Snowdrops, or Fair Maids of February as they are called in some parts, are an early harbinger of spring.
But they are as much a winter flower as an early spring flower, coming into flower at a time when winter is often at its coldest.
The 18th Century poet, Thomas Tickell referred to snowdrops growing in Kensington Gardens as ‘winter snow’.
We look on snowdrops as a wild flower, and yet most colonies probably began as garden escapes.
Beautiful snowdrops.
Although grown in gardens for centuries, snowdrops were not recorded as growing wild in Britain until the 1770s although they are undoubtedly native across the channel in Brittany.
The Victorian botanist Dr.

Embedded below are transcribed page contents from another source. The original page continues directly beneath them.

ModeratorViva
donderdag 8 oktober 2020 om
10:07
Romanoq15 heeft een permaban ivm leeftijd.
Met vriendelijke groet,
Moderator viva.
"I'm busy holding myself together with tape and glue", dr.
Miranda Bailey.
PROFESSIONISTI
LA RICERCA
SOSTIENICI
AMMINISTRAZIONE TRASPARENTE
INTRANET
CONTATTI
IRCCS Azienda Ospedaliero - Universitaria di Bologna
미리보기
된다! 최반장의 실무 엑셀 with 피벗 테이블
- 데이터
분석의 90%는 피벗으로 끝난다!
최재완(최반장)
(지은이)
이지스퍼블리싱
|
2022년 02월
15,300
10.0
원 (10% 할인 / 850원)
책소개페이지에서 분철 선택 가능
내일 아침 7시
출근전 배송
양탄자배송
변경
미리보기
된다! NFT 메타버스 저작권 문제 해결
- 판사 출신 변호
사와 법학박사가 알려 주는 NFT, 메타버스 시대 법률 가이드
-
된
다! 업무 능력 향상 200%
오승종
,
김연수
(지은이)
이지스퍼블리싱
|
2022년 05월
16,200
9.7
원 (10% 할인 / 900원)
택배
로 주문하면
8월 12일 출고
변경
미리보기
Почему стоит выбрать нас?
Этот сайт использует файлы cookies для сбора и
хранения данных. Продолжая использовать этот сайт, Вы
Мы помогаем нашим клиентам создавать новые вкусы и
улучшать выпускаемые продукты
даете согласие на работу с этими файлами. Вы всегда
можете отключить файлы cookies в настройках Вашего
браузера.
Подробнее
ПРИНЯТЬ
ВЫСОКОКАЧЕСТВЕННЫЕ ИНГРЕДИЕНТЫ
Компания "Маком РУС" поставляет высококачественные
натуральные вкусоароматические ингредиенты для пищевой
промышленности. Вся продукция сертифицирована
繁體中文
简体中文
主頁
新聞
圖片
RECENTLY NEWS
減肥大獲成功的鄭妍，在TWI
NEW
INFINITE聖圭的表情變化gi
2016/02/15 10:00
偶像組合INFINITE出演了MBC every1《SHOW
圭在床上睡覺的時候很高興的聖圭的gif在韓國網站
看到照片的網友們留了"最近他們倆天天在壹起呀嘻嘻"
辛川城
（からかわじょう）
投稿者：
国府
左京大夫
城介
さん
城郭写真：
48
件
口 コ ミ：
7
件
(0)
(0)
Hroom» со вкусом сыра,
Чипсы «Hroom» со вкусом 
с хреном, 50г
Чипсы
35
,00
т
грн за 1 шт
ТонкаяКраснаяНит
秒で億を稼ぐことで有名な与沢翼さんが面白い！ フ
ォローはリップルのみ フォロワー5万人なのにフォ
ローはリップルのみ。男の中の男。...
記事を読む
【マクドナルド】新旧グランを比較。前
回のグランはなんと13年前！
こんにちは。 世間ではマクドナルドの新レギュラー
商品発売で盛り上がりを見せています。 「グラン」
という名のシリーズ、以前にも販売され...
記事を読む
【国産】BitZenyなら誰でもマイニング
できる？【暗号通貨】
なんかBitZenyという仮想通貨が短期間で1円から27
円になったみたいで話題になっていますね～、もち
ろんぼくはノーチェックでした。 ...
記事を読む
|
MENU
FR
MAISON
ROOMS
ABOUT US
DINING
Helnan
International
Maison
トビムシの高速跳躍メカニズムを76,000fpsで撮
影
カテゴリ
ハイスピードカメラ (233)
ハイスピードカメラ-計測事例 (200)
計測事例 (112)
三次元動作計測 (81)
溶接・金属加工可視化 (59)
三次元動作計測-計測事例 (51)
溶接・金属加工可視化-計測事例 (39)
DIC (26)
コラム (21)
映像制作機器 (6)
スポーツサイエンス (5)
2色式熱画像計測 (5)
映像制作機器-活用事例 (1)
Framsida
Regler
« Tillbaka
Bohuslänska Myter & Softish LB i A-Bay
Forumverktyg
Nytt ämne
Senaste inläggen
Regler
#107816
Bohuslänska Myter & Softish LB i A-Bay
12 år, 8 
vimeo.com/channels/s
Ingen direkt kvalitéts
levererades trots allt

Bromfield, who wrote the first comprehensive flora of the IW published in 1856, said that they could be found on banks amongst brushwood, in thickets and hedges in close lanes, apparently wild.
He said that they were found in great profusion on the steep bushy sides of Snowdrop Lane at Gatcombe, a place where they still survive in diminished numbers today.

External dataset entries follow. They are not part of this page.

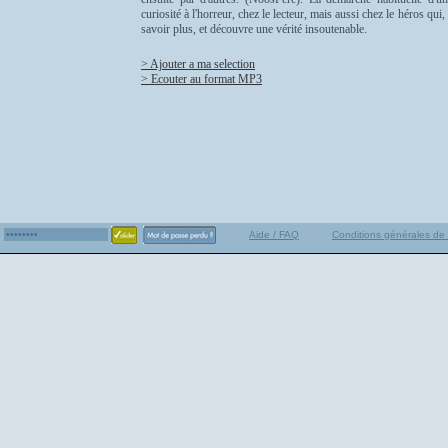
curiosité à l'horreur, chez le lecteur, mais aussi chez le héros qui
savoir plus, et découvre une vérité insoutenable.
> Ajouter a ma selection
> Ecouter au format MP3
Aide / FAQ
Conditions générales de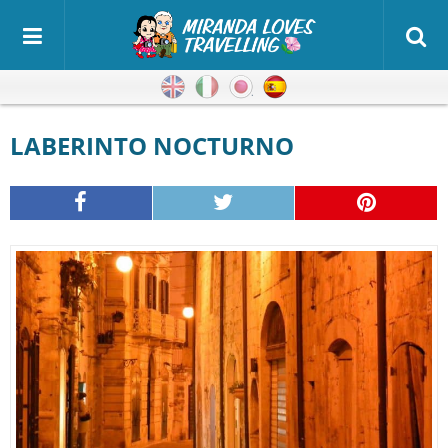
Inglés
Italiano
Japonés
Español
LABERINTO NOCTURNO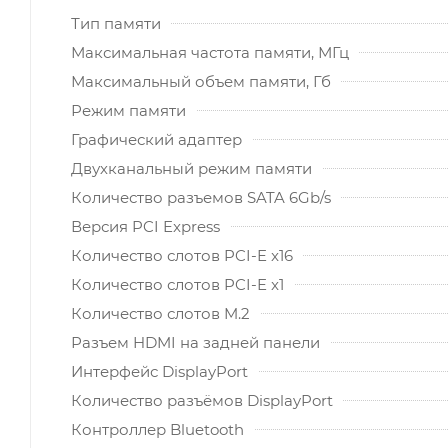
Тип памяти
Максимальная частота памяти, МГц
Максимальный объем памяти, Гб
Режим памяти
Графический адаптер
Двухканальный режим памяти
Количество разъемов SATA 6Gb/s
Версия PCI Express
Количество слотов PCI-E x16
Количество слотов PCI-E x1
Количество слотов M.2
Разъем HDMI на задней панели
Интерфейс DisplayPort
Количество разъёмов DisplayPort
Контроллер Bluetooth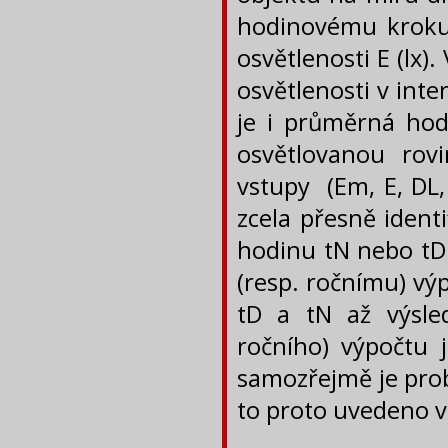
hodinovému kroku
osvětlenosti E (lx
osvětlenosti v inte
je i průměrná hodn
osvětlovanou rov
vstupy (Em, E, DL
zcela přesně identi
hodinu tN nebo tD.
(resp. ročnímu) vý
tD a tN až výsle
ročního) výpočtu 
samozřejmě je prob
to proto uvedeno v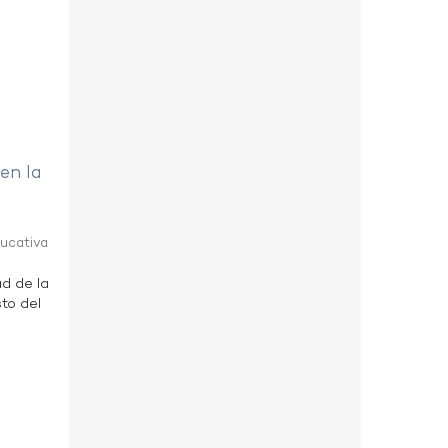
 en la
ducativa
ad de la
to del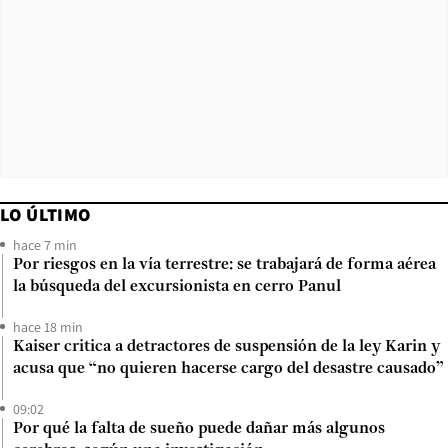
LO ÚLTIMO
hace 7 min
Por riesgos en la vía terrestre: se trabajará de forma aérea
la búsqueda del excursionista en cerro Panul
hace 18 min
Kaiser critica a detractores de suspensión de la ley Karin y
acusa que “no quieren hacerse cargo del desastre causado”
09:02
Por qué la falta de sueño puede dañar más algunos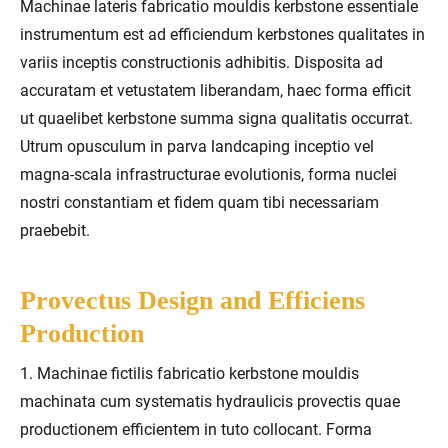
Machinae lateris fabricatio mouldis kerbstone essentiale
instrumentum est ad efficiendum kerbstones qualitates in
variis inceptis constructionis adhibitis. Disposita ad
accuratam et vetustatem liberandam, haec forma efficit
ut quaelibet kerbstone summa signa qualitatis occurrat.
Utrum opusculum in parva landcaping inceptio vel
magna-scala infrastructurae evolutionis, forma nuclei
nostri constantiam et fidem quam tibi necessariam
praebebit.
Provectus Design and Efficiens
Production
1. Machinae fictilis fabricatio kerbstone mouldis
machinata cum systematis hydraulicis provectis quae
productionem efficientem in tuto collocant. Forma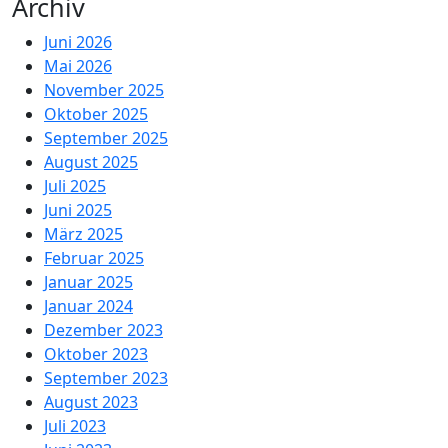
Archiv
Juni 2026
Mai 2026
November 2025
Oktober 2025
September 2025
August 2025
Juli 2025
Juni 2025
März 2025
Februar 2025
Januar 2025
Januar 2024
Dezember 2023
Oktober 2023
September 2023
August 2023
Juli 2023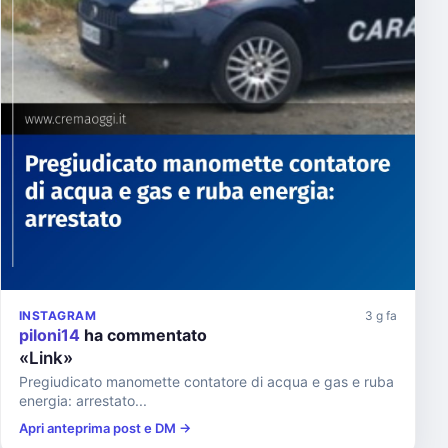
INSTAGRAM
3 g fa
piloni14
ha commentato
«Link»
Pregiudicato manomette contatore di acqua e gas e ruba
energia: arrestato...
Apri anteprima post e DM →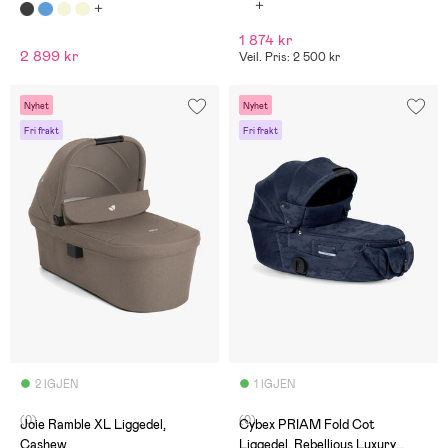
1 874 kr
2 899 kr
Veil. Pris: 2 500 kr
Nyhet
Nyhet
Fri frakt
Fri frakt
2 IGJEN
1 IGJEN
(0)
(0)
Joie Ramble XL Liggedel,
Cybex PRIAM Fold Cot
Cashew
Liggedel, Rebellious Luxury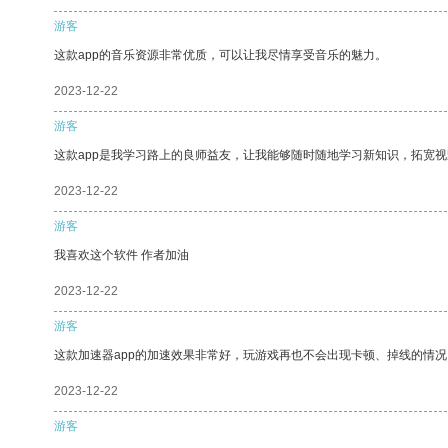
游客
这款app的音乐资源非常优质，可以让我尽情享受音乐的魅力。
2023-12-22
游客
这款app是我学习路上的良师益友，让我能够随时随地学习新知识，拓宽视
2023-12-22
游客
我喜欢这个软件 作者加油
2023-12-22
游客
这款加速器app的加速效果非常好，玩游戏再也不会出现卡顿、掉线的情况
2023-12-22
游客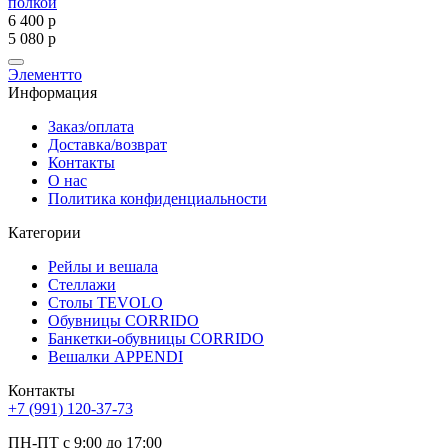
полкой
6 400
р
6
5 080
р
5
Элементто
Информация
Заказ/оплата
Доставка/возврат
Контакты
О нас
Политика конфиденциальности
Категории
Рейлы и вешала
Стеллажи
Столы TEVOLO
Обувницы CORRIDO
Банкетки-обувницы CORRIDO
Вешалки APPENDI
Контакты
+7 (991) 120-37-73
ПН-ПТ с 9:00 до 17:00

The Christian festival of Candelmas, held each year on February 2, commemorates the ritual purification of Mary, 40 days after the birth of her son, Jesus Christ.

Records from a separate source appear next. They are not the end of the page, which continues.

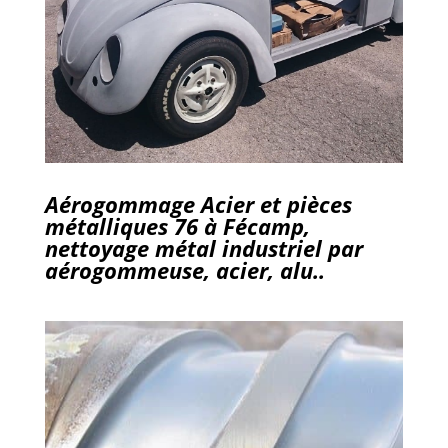
Aérogommage Acier et pièces
métalliques 76 à Fécamp,
nettoyage métal industriel par
aérogommeuse, acier, alu..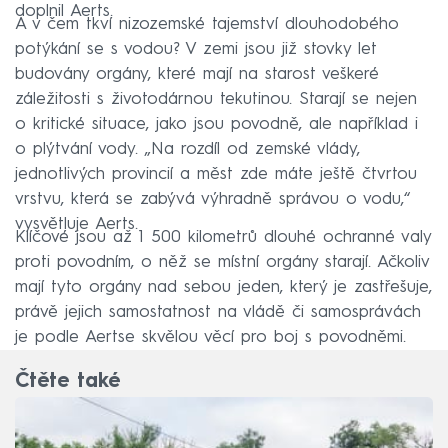
doplnil Aerts.
A v čem tkví nizozemské tajemství dlouhodobého
potýkání se s vodou? V zemi jsou již stovky let
budovány orgány, které mají na starost veškeré
záležitosti s životodárnou tekutinou. Starají se nejen
o kritické situace, jako jsou povodně, ale například i
o plýtvání vody. „Na rozdíl od zemské vlády,
jednotlivých provincií a měst zde máte ještě čtvrtou
vrstvu, která se zabývá výhradně správou o vodu,“
vysvětluje Aerts.
Klíčové jsou až 1 500 kilometrů dlouhé ochranné valy
proti povodním, o něž se místní orgány starají. Ačkoliv
mají tyto orgány nad sebou jeden, který je zastřešuje,
právě jejich samostatnost na vládě či samosprávách
je podle Aertse skvělou věcí pro boj s povodněmi.
Čtěte také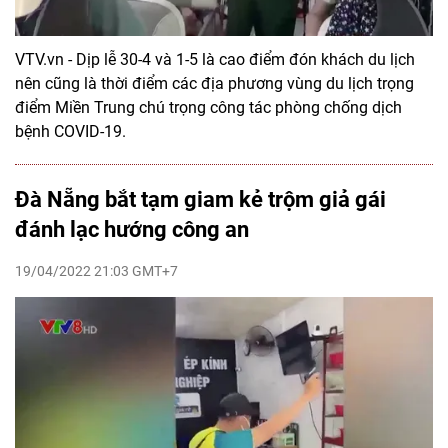
VTV.vn - Dịp lễ 30-4 và 1-5 là cao điểm đón khách du lịch
nên cũng là thời điểm các địa phương vùng du lịch trọng
điểm Miền Trung chú trọng công tác phòng chống dịch
bệnh COVID-19.
Đà Nẵng bắt tạm giam kẻ trộm giả gái
đánh lạc hướng công an
19/04/2022 21:03 GMT+7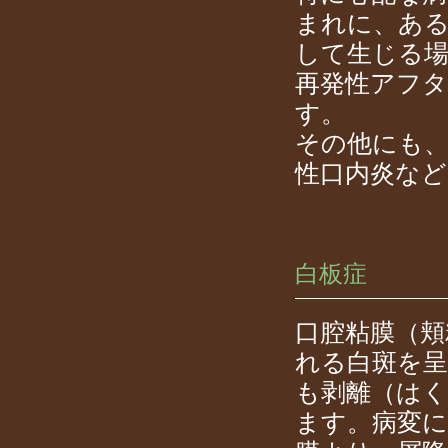
まれに、ある
して生じる
再発性アフ
す。
その他にも、
性口内炎な
白板症
口腔粘膜（頬
れる白斑を
も剥離（は
ます。病変に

In pre-Christian times, it was the festival of light, marking the mid-point of winter.
The pure white blooms of snowdrops have long been accepted as a symbol of purity and bunches were brought into churches and scattered on altars.
Indeed, snowdrops are often found associated with churches and monastic foundations.
Today, one of the most popular locations for admiring them locally is in Newchurch churchyard.
The flowers and leaf shape of snowdrops can be variable in subtle ways, such as the extent of green markings on the petals.
Several species of snowdrop are grown in gardens today and they can hybridise giving rise to different offspring.
There is an increasing band of enthusiasts who take great delight in collecting different forms of snowdrops and the term galanthophiles (after the Latin name Galanthus for snowdrop) was first used in 1892 to describe these enthusiasts.
Very rare varieties can exchange hands for several hundred pounds for one bulb!